◆ What to produce: Each line below with the word "down" needs to be copied.

Raw data section start

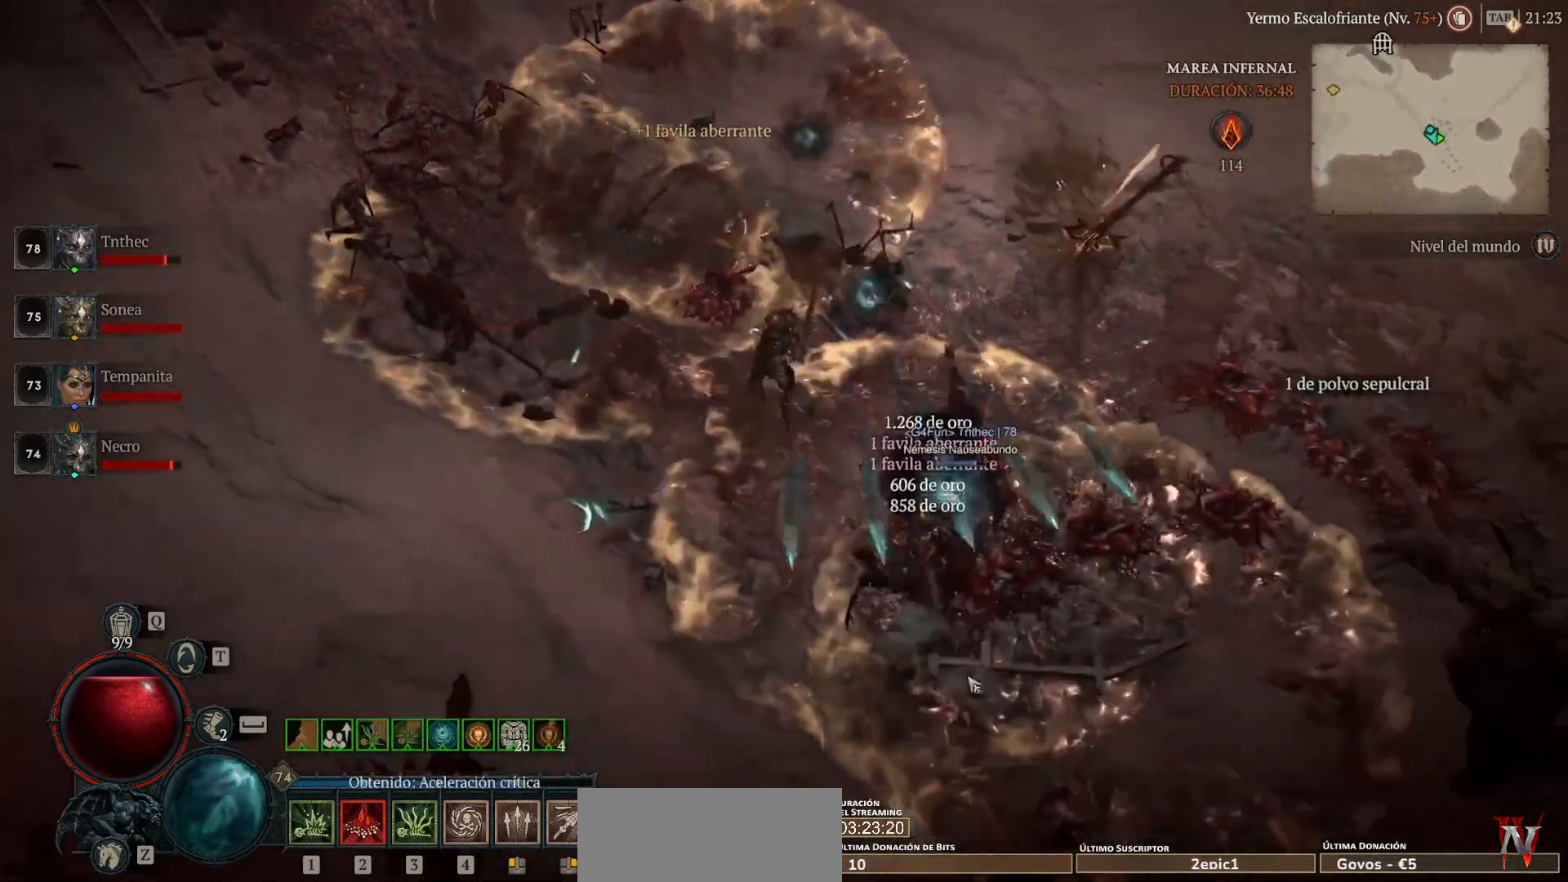
{"keys": [], "mouse": ["left", "mb4"], "events": []}
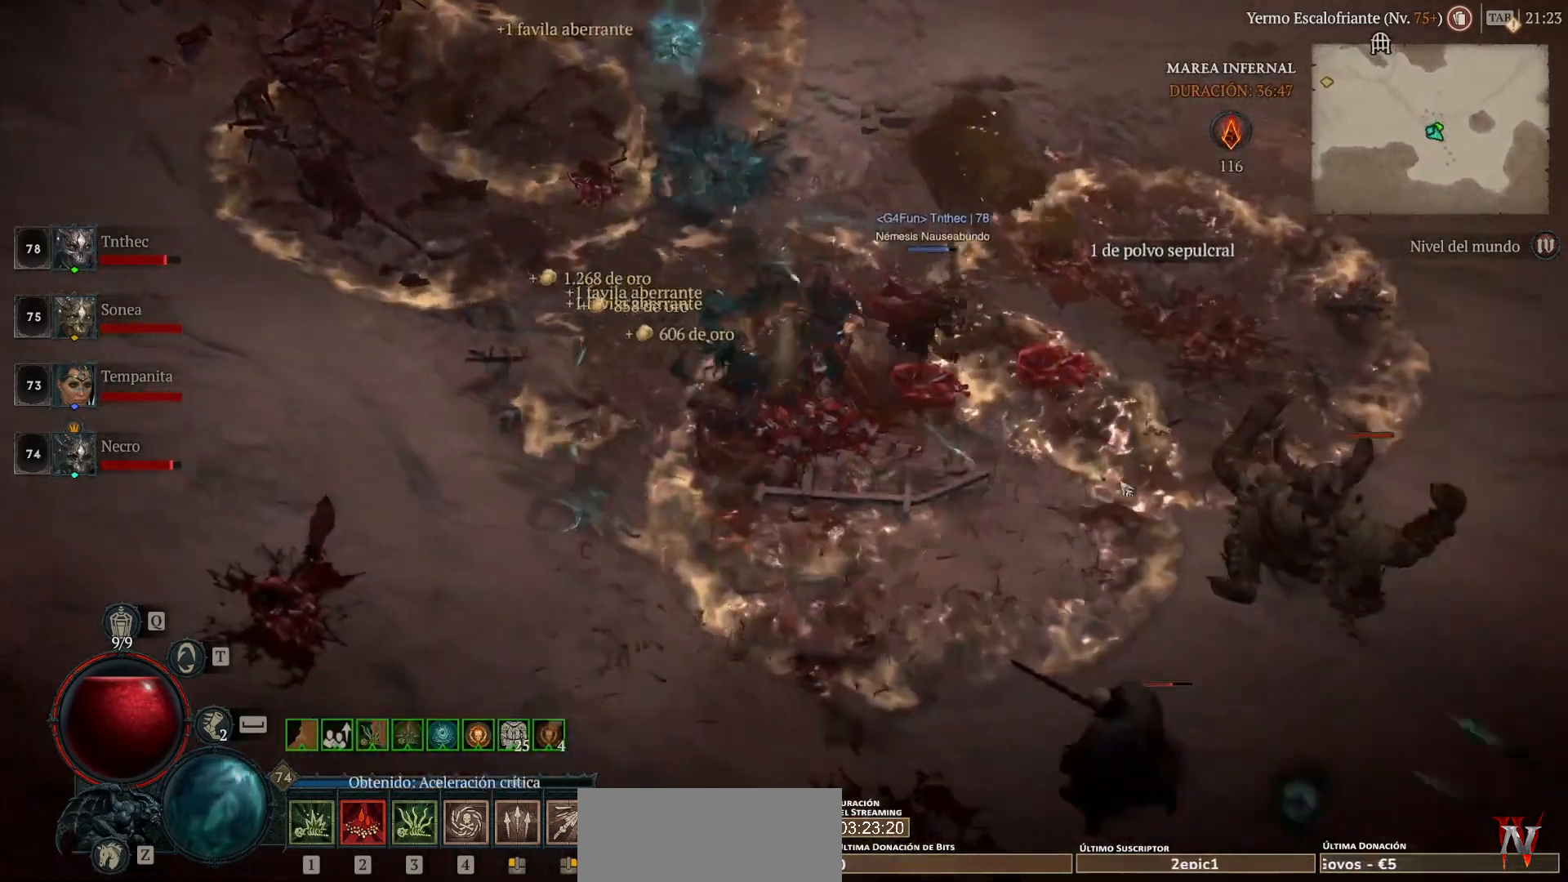
{"keys": [], "mouse": ["left", "mb4"], "events": []}
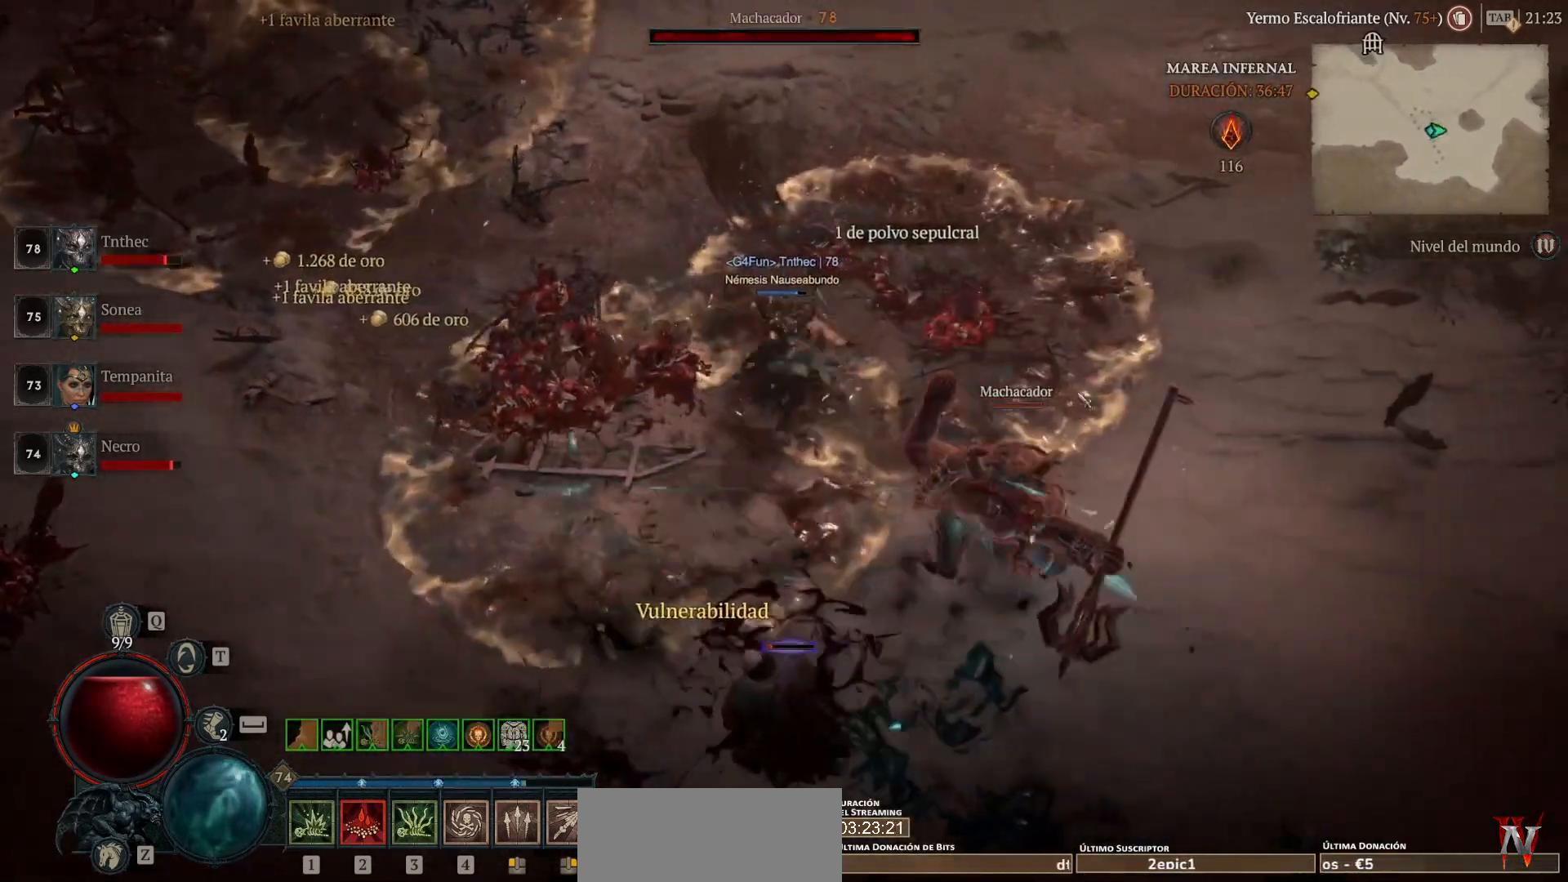
{"keys": [], "mouse": ["right", "mb5"], "events": [[200, "mouse_left", "up"], [200, "mouse_mb4", "up"], [400, "mouse_mb5", "down"], [400, "mouse_right", "down"]]}
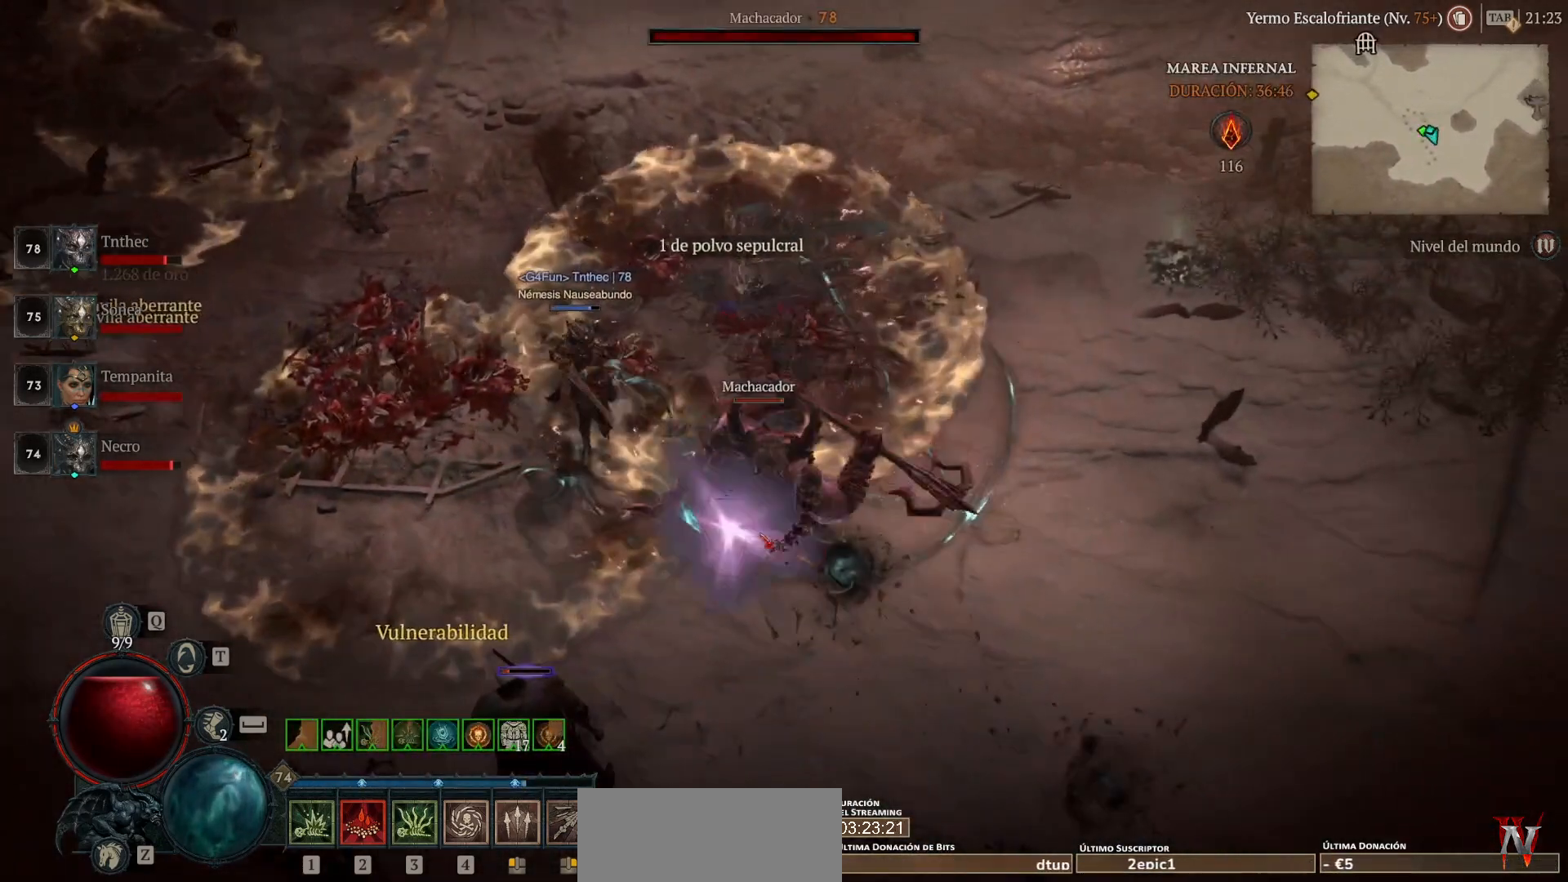
{"keys": [], "mouse": ["left", "mb4"], "events": [[40, "mouse_mb5", "up"], [40, "mouse_right", "up"], [160, "mouse_left", "down"], [160, "mouse_mb4", "down"]]}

Raw data section end

◆ Task answer:
{"keys": [], "mouse": ["right", "mb5"], "events": [[200, "mouse_left", "up"], [200, "mouse_mb4", "up"], [400, "mouse_mb5", "down"], [400, "mouse_right", "down"]]}
{"keys": [], "mouse": ["left", "mb4"], "events": [[40, "mouse_mb5", "up"], [40, "mouse_right", "up"], [160, "mouse_left", "down"], [160, "mouse_mb4", "down"]]}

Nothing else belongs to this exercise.